Data from: Dynamic occupancy modeling reveals a hierarchy of competition among fishers, grey foxes, and ringtails

1. Determining how species coexist is critical for understanding functional diversity, niche partitioning and interspecific interactions. Identifying the direct and indirect interactions among sympatric carnivores that enable their coexistence are particularly important to elucidate because they are integral for maintaining ecosystem function. 2. We studied the effects of removing 9 fishers (Pekania pennanti) on their population dynamics and used this perturbation to elucidate the interspecific interactions among fishers, grey foxes (Urocyon cinereoargenteus), and ringtails (Bassariscus astutus). Grey foxes (family: Canidae) are likely to compete with fishers due to their similar body sizes and dietary overlap, and ringtails (family: Procyonidae), like fishers, are semi-arboreal species of conservation concern. We used spatial capture-recapture to investigate fisher population numbers and dynamic occupancy models that incorporated interspecific interactions to investigate the effects members of these species had on the colonization and persistence of each other’s site occupancy. 3. The fisher population showed no change in density for up to three years following the removals of fishers for translocations. In contrast, fisher site occupancy decreased in the years immediately following the translocations. During this same time period, site occupancy by grey foxes increased and remained elevated through the end of the study. 4. We found a complicated hierarchy among fishers, foxes, and ringtails. Fishers affected grey fox site persistence negatively but had a positive effect on their colonization. Foxes had a positive effect on ringtail site colonization. Thus, fishers were the dominant small carnivore where present and negatively affected foxes directly and ringtails indirectly. 5. Coexistence among the small carnivores we studied appears to reflect dynamic spatial partitioning. Conservation and management efforts should investigate how intraguild interactions may influence the recolonization of carnivores to previously occupied landscapes.

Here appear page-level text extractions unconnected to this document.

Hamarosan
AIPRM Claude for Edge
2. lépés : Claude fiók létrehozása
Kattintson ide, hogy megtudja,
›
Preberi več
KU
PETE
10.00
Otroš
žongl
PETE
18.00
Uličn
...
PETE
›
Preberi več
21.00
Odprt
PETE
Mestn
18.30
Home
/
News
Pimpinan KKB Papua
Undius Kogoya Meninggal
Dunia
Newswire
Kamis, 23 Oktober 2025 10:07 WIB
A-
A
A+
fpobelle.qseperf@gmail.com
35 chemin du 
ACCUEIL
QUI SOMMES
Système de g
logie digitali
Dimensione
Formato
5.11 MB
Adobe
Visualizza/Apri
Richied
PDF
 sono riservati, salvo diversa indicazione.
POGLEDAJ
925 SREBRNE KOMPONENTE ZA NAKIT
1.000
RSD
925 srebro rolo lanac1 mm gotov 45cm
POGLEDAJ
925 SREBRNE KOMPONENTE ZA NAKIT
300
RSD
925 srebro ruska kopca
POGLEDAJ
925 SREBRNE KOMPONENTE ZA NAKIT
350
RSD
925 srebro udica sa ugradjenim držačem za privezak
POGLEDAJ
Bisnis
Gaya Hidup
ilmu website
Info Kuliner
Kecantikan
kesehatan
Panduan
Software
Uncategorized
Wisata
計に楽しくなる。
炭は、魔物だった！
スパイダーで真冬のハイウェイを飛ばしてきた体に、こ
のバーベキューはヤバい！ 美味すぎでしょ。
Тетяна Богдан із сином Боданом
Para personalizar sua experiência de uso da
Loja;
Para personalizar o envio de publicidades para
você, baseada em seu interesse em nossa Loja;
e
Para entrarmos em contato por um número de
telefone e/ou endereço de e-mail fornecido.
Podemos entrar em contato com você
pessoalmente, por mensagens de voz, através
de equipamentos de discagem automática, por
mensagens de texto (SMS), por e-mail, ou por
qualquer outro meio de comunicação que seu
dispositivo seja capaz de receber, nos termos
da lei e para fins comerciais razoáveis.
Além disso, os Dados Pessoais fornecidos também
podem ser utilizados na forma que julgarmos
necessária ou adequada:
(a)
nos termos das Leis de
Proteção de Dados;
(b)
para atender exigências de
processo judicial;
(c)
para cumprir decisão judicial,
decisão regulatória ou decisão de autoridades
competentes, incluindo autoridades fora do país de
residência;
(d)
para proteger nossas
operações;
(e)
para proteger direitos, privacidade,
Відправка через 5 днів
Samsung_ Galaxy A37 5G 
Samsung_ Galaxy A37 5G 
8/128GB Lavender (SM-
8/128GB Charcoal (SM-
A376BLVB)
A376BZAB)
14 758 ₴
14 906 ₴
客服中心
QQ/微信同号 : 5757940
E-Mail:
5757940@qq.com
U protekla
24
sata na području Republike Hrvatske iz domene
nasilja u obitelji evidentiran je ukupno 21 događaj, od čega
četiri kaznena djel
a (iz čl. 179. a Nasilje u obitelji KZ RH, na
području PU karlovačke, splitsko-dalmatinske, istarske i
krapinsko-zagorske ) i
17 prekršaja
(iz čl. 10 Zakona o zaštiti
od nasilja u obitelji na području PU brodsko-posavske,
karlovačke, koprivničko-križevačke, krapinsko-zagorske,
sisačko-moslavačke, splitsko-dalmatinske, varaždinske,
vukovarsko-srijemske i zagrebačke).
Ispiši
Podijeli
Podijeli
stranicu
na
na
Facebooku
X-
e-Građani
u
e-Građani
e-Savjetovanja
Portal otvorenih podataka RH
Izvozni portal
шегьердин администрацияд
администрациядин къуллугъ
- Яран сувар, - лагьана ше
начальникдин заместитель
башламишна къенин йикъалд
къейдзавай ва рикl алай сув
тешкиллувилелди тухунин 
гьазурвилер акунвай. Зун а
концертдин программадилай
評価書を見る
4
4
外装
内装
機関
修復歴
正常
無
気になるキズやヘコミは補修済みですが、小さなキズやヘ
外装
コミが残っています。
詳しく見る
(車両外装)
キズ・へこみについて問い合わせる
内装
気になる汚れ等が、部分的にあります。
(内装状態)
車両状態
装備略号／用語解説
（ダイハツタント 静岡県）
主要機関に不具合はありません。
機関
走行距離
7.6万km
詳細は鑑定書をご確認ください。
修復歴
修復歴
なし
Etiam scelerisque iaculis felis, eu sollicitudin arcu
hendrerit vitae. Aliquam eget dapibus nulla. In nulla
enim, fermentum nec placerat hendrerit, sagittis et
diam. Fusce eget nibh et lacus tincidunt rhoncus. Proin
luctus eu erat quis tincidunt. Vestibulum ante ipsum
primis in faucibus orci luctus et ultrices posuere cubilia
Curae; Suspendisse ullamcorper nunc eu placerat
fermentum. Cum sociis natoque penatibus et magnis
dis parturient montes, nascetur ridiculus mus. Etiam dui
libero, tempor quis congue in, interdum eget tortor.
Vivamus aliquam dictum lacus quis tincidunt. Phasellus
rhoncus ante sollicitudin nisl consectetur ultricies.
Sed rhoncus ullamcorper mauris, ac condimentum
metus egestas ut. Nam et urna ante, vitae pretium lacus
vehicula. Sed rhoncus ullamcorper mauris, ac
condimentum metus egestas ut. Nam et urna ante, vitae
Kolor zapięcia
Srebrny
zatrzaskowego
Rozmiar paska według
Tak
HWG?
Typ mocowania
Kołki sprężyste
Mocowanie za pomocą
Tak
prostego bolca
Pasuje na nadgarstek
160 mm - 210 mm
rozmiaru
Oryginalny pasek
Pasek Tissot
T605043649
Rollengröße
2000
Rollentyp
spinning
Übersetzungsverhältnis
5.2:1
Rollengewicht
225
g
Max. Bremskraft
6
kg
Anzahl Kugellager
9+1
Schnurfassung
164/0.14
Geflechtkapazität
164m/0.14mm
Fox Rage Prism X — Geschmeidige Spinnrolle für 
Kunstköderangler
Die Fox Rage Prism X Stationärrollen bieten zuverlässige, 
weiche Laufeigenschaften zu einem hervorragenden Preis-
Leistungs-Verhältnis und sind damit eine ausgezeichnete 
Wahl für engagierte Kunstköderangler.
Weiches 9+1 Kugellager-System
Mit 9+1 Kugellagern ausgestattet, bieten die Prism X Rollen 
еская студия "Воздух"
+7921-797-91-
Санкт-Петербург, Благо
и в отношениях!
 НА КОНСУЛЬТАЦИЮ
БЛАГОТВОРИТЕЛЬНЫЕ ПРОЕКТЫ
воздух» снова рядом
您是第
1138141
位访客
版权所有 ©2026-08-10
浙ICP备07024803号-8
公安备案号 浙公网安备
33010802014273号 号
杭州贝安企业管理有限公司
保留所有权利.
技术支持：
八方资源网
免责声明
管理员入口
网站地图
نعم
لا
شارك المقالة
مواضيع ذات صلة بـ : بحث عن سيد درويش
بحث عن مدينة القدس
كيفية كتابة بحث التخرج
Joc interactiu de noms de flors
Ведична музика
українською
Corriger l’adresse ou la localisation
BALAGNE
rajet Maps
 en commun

1. 阐明物种共存机制，对于理解功能多样性、生态位分化 (niche partitioning) 与种间相互作用 (interspecific interactions) 至关重要。阐明驱动同域食肉动物 (sympatric carnivores) 实现共存的直接与间接相互作用尤为关键，因为这些相互作用对维持生态系统功能不可或缺。 2. 本研究通过移除9只渔貂 (Pekania pennanti)，分析其对渔貂种群动态的影响，并利用该人为扰动事件阐明渔貂、灰狐 (Urocyon cinereoargenteus) 与环尾浣熊 (Bassariscus astutus) 之间的种间相互作用。灰狐隶属于犬科，因体型相近且食性重叠，大概率与渔貂存在种间竞争；环尾浣熊隶属于浣熊科，与渔貂均为半树栖物种，且均为受保护关注物种。本研究采用空间捕获-再捕获 (spatial capture-recapture) 方法估算渔貂种群数量，并构建纳入种间相互作用的动态占用模型 (dynamic occupancy models)，以探究这三类物种种群对彼此位点占用的定殖与存续过程的影响。 3. 在为实施迁地保护而移除渔貂后的三年内，渔貂种群密度未发生显著变化。与之相反，渔貂的位点占用率在迁地保护实施后的数年内出现下降。在此同期，灰狐的位点占用率持续上升，并在整个研究周期内维持在较高水平。 4. 本研究揭示了渔貂、灰狐与环尾浣熊之间存在复杂的种间等级关系。渔貂对灰狐的位点存续具有负向影响，但对其位点定殖存在正向作用。灰狐则对环尾浣熊的位点定殖具有正向影响。由此可见，在其分布区域内，渔貂为优势小型食肉动物，可直接对灰狐产生负向影响，并间接作用于环尾浣熊。 5. 本研究涉及的小型食肉动物之间的共存模式，似乎体现了动态空间生态位分化机制。相关保护与管理实践应探究集团内相互作用 (intraguild interactions) 如何影响食肉动物对先前占据栖息生境的重新定殖过程。